Gov. Whitmer wants more college graduates in Michigan. It’s not clear how she wants to accomplish this, outside of a new scholarship. There’s one thing that clearly doesn’t work, however: blanketing state universities with more taxpayer spending.
There’s something broken in university finances, and more taxpayer dollars would only cover the problems instead of addressing them. State universities are already getting more money from taxpayers. They are budgeted to get $1.5 billion in the current fiscal year, 22 percent more than they did in 2012.
The extra money isn’t producing more university students for the state. There are now 13,600 fewer full-year equivalent students at public universities, a 6 percent decline since 2012. And the extra taxpayer aid hasn’t kept tuition down; average undergraduate tuition has increased by $3,100 since 2012, a 30 percent increase.
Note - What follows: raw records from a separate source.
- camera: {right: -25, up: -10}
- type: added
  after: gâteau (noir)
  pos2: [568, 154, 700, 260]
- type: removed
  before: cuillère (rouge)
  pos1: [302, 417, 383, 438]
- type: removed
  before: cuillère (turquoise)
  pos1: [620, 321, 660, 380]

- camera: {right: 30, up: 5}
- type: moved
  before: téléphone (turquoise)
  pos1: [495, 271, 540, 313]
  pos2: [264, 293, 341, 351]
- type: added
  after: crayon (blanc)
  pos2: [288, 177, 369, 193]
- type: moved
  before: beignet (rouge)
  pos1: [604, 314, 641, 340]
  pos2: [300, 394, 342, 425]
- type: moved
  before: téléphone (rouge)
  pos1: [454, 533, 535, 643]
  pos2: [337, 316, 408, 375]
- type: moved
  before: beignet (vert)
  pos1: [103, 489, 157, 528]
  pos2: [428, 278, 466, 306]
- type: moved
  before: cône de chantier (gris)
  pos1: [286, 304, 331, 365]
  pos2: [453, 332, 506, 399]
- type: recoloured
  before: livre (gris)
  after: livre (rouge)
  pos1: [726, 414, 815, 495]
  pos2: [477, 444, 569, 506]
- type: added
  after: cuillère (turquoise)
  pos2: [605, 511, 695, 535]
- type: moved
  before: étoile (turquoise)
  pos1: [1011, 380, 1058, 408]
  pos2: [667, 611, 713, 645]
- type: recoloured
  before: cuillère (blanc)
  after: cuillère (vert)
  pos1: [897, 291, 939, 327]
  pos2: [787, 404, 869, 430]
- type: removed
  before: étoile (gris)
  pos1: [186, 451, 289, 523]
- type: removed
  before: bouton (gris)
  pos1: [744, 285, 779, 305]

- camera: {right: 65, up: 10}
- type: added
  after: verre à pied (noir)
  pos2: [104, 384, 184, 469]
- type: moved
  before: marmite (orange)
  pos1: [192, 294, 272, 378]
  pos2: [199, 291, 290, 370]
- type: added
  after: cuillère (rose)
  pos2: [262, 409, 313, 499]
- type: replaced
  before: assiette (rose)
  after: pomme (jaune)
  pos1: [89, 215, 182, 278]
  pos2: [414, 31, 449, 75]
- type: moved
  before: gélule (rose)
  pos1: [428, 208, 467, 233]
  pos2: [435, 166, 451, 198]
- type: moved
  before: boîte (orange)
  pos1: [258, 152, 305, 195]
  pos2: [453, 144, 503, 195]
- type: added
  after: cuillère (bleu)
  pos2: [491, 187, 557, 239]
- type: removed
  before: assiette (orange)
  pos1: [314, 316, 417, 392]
Some of the money goes to higher academic costs, as you’d expect. Instructional and research costs are up 18 percent. Administrative costs increased even more, though. Spending on academic and institutional support, as well as student services, is up over 22 percent. So that accounts for a portion of tuition hikes but not the whole of it.
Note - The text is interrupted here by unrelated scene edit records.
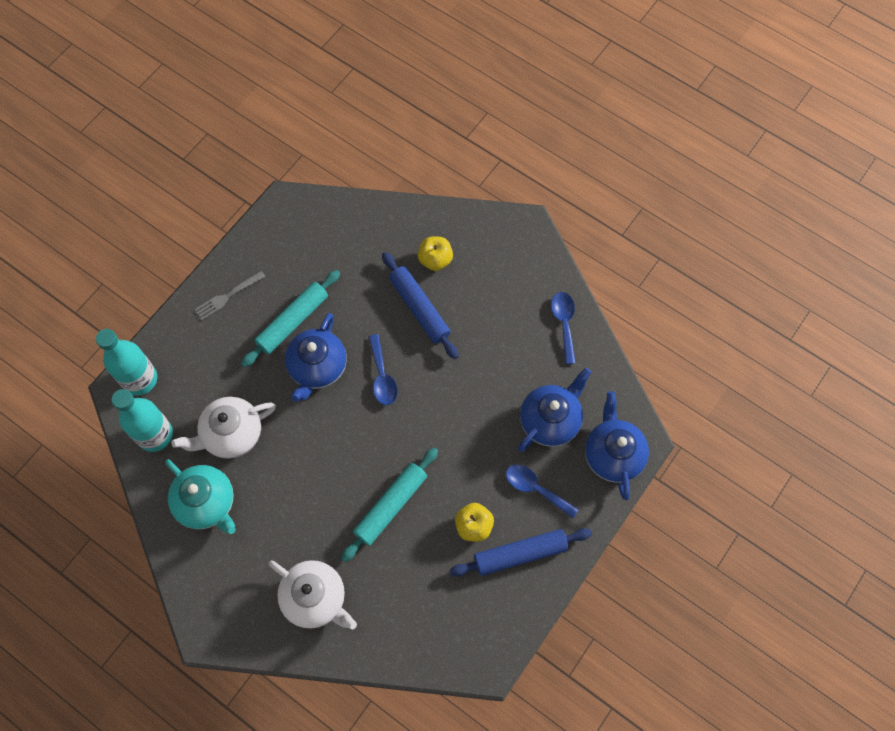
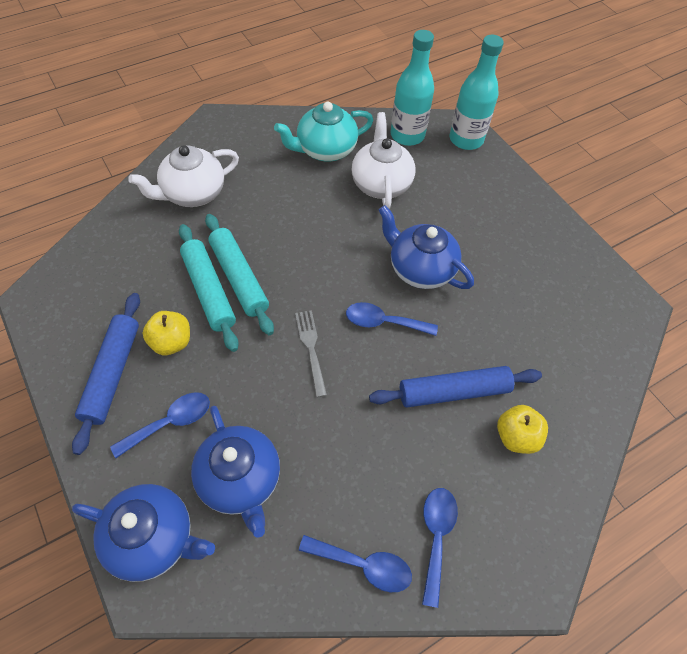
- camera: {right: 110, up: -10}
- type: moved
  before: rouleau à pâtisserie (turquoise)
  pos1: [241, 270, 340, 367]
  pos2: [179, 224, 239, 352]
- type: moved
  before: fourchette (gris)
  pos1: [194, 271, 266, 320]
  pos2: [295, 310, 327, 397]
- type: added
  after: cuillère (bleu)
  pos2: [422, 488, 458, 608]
Universities also cost more because they’re larger. They took on the costs of maintaining another 8.3 million square feet of buildings over the past seven years, a 7 percent increase. That’s larger than the size of the Amazon HQ2 project.
Some of the cost increases can make sense for universities if the spending makes it more likely that students keep paying tuition and don’t drop out. And more facilities, for example, might be needed to attract students.
All of these trends add up to higher tuition. And they go back decades. State university tuition is up fourfold, adjusting for inflation, from 1975-1976 levels.
Giving universities more tax money won’t result in lower costs to students unless something is done to bend the cost curve. Right now, it just hasn’t made sense to universities to care. They compete for students over things other than costs — university life, amenities and perhaps even the administrative support that universities are keen to provide.
The perennial cost increase is a problem because getting more college graduates shouldn’t even be a state goal. State economic growth is unconnected with its supply of college graduates. Any particular student may see benefits from a college credential, but it doesn’t follow that the state becomes better off. It could be that college generally doesn’t make students more productive, but rather is an expensive signal for how employable they are, as economist Bryan Caplan argues.
The signal is valuable to each particular student, which explains why so many people are interested in paying the price to obtain one. But it’s not valuable for the state as a whole. The perennial cost hikes just waste money that can be better spent elsewhere.
So giving universities more taxpayer dollars won’t do much. It shifts the responsibility for paying the cost of universities between taxpayers and students, but doesn’t do much to stop the growing costs. It’s an expensive proposition to put more people through college at higher and higher costs.
Without a change in the way that universities do business, throwing more money at them won’t help the state.